** Data shown follows **

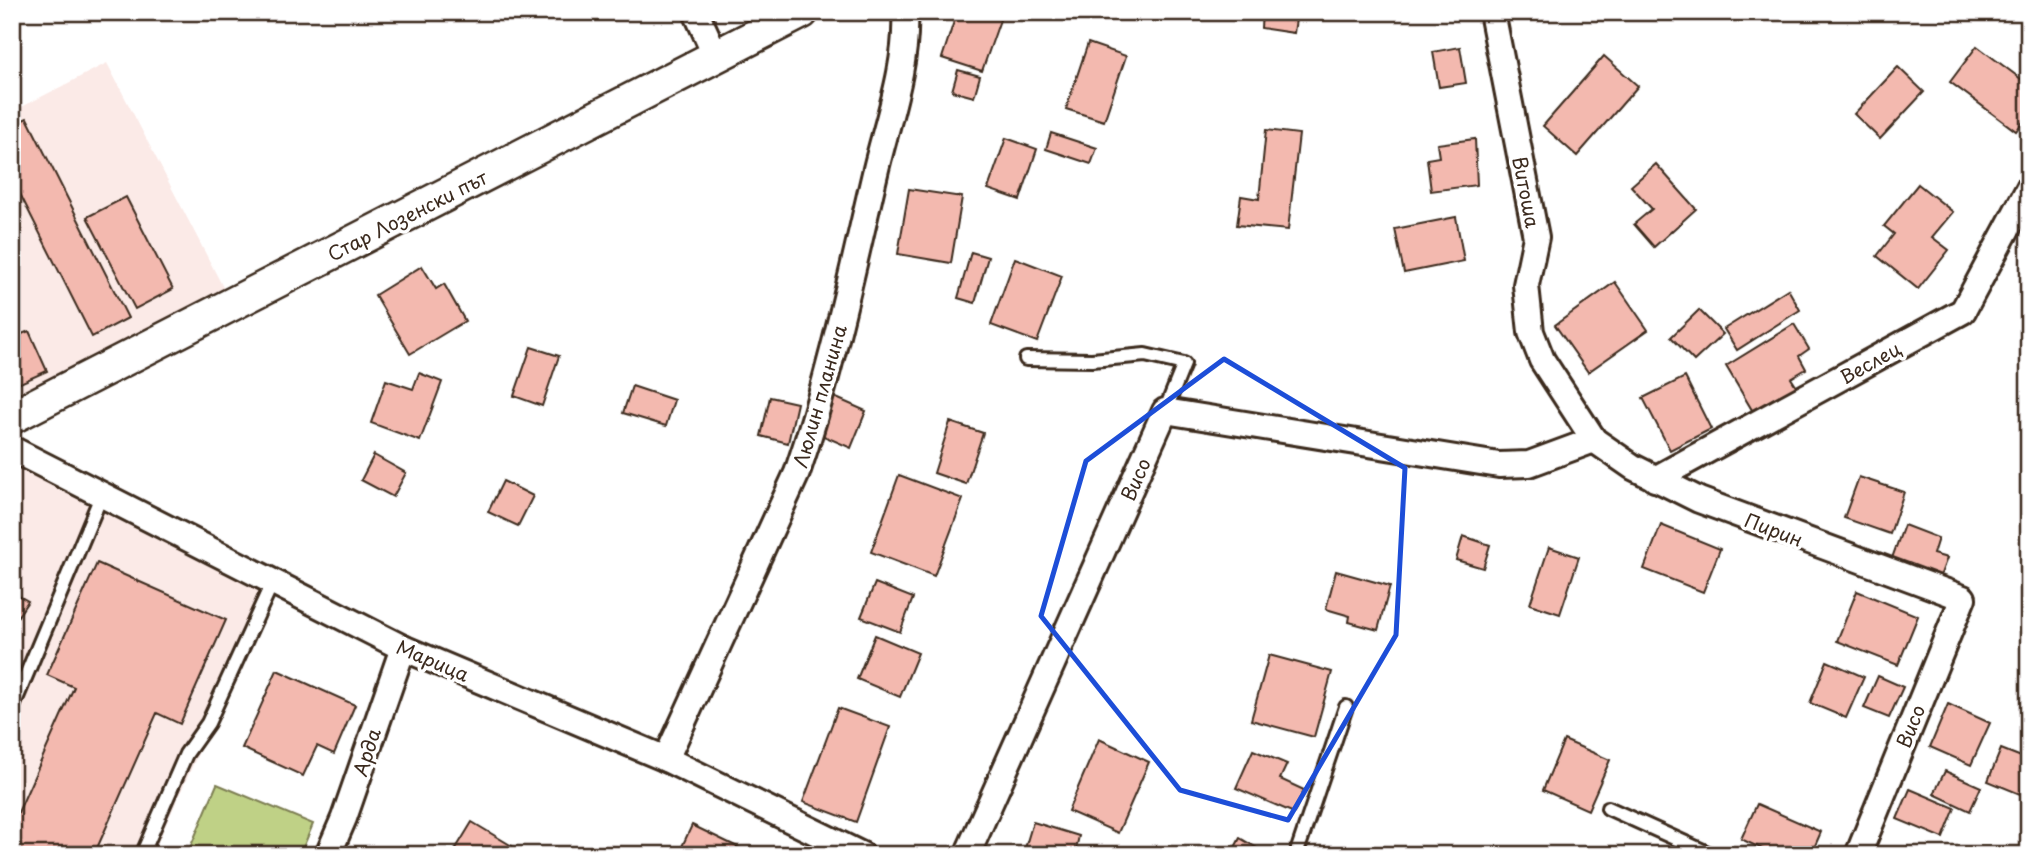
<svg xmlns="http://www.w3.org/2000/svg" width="2041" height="867" viewBox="0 0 2041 867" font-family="'Playpen Sans',sans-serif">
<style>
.built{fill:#fbeae7}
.green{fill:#bfd186;stroke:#7d7e52;stroke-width:2}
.building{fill:#f3b9af;stroke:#3b2a1e;stroke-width:2}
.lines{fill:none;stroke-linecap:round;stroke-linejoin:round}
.service-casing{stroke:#3b2a1e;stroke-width:18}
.minor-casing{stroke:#3b2a1e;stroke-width:30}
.tertiary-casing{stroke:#3b2a1e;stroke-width:37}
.service{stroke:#fff;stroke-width:12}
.minor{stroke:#fff;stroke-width:24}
.tertiary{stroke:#fff;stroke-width:32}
.marked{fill:none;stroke:#1d4ed8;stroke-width:5;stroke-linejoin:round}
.labels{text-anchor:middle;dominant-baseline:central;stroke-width:7;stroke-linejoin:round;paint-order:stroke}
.street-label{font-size:19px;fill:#3b2a1e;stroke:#fff}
</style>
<rect width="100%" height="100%" fill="#fff"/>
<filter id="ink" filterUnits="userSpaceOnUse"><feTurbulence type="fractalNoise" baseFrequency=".0143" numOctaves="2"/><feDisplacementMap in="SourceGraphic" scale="14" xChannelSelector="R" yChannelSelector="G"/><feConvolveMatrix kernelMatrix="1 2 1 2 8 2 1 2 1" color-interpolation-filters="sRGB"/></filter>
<g filter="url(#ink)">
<g class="built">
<polygon points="107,63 225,291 12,396 12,112"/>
<polygon points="12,449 276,583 152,855 12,855"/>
</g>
<polygon class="green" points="217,784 313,824 300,855 187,855"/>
<g class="building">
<polygon points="957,12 986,12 1001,17 982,71 942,58"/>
<polygon points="1262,12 1297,12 1294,33 1261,28"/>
<polygon points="1088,43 1126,56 1104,121 1066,109"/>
<polygon points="1977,46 2029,85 2029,114 2016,131 1950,82"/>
<polygon points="1460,47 1466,83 1439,87 1433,52"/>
<polygon points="1604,56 1638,86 1577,156 1543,126"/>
<polygon points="1898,67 1924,92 1880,139 1854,114"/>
<polygon points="958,70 980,76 974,97 952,91"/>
<polygon points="27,118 128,318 92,337 12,178 12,125"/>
<polygon points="1266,130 1299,134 1288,230 1237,225 1241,196 1259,199"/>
<polygon points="1051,133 1097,148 1091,164 1046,149"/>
<polygon points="1006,138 1037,149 1020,200 988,189"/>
<polygon points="1475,139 1477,185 1431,191 1427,159 1439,157 1437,144"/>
<polygon points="1656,164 1696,209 1654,247 1634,224 1652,209 1631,186"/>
<polygon points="1918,184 1953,212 1932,237 1949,250 1918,289 1877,256 1894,234 1884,226"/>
<polygon points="909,189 962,197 951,263 898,254"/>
<polygon points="126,197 173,289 135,309 87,217"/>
<polygon points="1456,217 1464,261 1404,273 1395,229"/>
<polygon points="971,252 988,257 975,303 958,298"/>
<polygon points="1015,258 1062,276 1037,342 991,325"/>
<polygon points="422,266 436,289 444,284 465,321 410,354 375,295"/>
<polygon points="1615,282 1648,330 1588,372 1555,325"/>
<polygon points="1788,289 1800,310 1737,350 1724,329"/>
<polygon points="1699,310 1723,334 1694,361 1671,337"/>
<polygon points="1794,324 1809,349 1799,356 1806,369 1791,378 1798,389 1755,415 1726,366"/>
<polygon points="29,331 47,371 18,384 12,372 12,338"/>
<polygon points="531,347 559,356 542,406 514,396"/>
<polygon points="419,373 442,382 420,441 371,423 386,380 413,389"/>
<polygon points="1685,377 1711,429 1670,450 1643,398"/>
<polygon points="632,386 674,400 666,426 623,413"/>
<polygon points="770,397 797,403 788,443 761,436"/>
<polygon points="834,397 866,411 851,448 819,434"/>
<polygon points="950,422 983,433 966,484 934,473"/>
<polygon points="374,455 406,473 393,497 361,480"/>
<polygon points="899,475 963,499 934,576 871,552"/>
<polygon points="1859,477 1904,492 1890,534 1844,518"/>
<polygon points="503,481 533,496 518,526 488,512"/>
<polygon points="1661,525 1720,549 1703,592 1644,569"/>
<polygon points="1904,525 1938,538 1933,554 1947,558 1939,579 1891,561"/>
<polygon points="1463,536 1490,545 1483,568 1456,560"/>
<polygon points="1549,547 1579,557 1560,614 1530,604"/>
<polygon points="97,563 226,620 180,724 157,713 94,855 12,855 12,826 74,687 47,675"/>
<polygon points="1336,571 1390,586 1378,630 1349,622 1350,616 1326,609"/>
<polygon points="875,583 913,598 900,632 861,617"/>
<polygon points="1857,591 1918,616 1898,665 1837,641"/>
<polygon points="12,592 28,601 12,625"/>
<polygon points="875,635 918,653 900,697 857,679"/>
<polygon points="1269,655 1332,672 1314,737 1251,720"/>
<polygon points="1827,661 1864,677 1846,718 1810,703"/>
<polygon points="277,670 355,705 334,754 317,746 303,776 242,748"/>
<polygon points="1878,676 1903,687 1889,718 1864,708"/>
<polygon points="1948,704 1990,723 1971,765 1930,747"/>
<polygon points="838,708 890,727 856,822 803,802"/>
<polygon points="1099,739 1149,762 1118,833 1068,811"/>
<polygon points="1564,740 1610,760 1588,810 1543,790"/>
<polygon points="2001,749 2029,760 2029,773 2020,794 1988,781"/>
<polygon points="1253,750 1287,764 1280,779 1304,790 1294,813 1236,788"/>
<polygon points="1945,771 1981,787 1970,811 1934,794"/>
<polygon points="1910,789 1955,808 1943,838 1897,819"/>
<polygon points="1757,804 1821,832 1811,855 1775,855 1741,839"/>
<polygon points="472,822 527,855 452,855"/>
<polygon points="1033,822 1079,836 1076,849 1095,855 1023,855"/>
<polygon points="692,825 754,855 678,855"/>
<polygon points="1240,838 1269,855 1231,855"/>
</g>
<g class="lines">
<defs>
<g id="service">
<polyline points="1026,359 1092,360 1145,355 1184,364 1165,411"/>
<polyline points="12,709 102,494"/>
<polyline points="1608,808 1712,855"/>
<polyline points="142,855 186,754 208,723 273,581"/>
<polyline points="1296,855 1346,707"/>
</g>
<g id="minor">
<polyline points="696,12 716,56"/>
<polyline points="1492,12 1536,237 1526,285 1531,332 1542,360 1594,440 1633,467 1699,500 1963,598 1858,855"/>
<polyline points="12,449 403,648 666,759 862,855"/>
<polyline points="1655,479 1963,311 2029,188"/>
<path d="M666 759 797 473C831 373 852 271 876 169 888 119 908 64 905 12"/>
<polyline points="328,855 344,818 403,648"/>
<polyline points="967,855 1165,411 1499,465 1529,464 1594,440"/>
</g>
<polyline id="tertiary" points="12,417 802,12"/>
</defs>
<use href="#service" class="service-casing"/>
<use href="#minor" class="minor-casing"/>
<use href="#tertiary" class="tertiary-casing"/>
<use href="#service" class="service"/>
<use href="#minor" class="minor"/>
<use href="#tertiary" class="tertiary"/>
</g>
</g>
<path class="marked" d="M1224 359 1405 468 1396 635 1288 820 1180 790 1041 616 1086 461Z"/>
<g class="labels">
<g class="street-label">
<text transform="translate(1527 192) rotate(79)">Витоша</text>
<text transform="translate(407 215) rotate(-27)">Стар Лозенски път</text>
<text transform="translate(1870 362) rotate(-29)">Веслец</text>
<text transform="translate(819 396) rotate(-74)">Люлин планина</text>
<text transform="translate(1135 479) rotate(-66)">Висо</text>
<text transform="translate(1774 529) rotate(21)">Пирин</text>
<text transform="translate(433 660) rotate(23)">Марица</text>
<text transform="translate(1910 726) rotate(-68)">Висо</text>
<text transform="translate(366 752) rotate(-72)">Арда</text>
</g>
</g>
<rect width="2041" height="867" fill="none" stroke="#fff" stroke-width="42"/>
<rect x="21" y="21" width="1999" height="825" fill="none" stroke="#3b2a1e" stroke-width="2.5" filter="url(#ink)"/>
</svg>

** End of Data shown **

Assignment:
Go through the records and pull out each line that includes the word "lines".

Answer to the exercise:
.lines{fill:none;stroke-linecap:round;stroke-linejoin:round}
<g class="lines">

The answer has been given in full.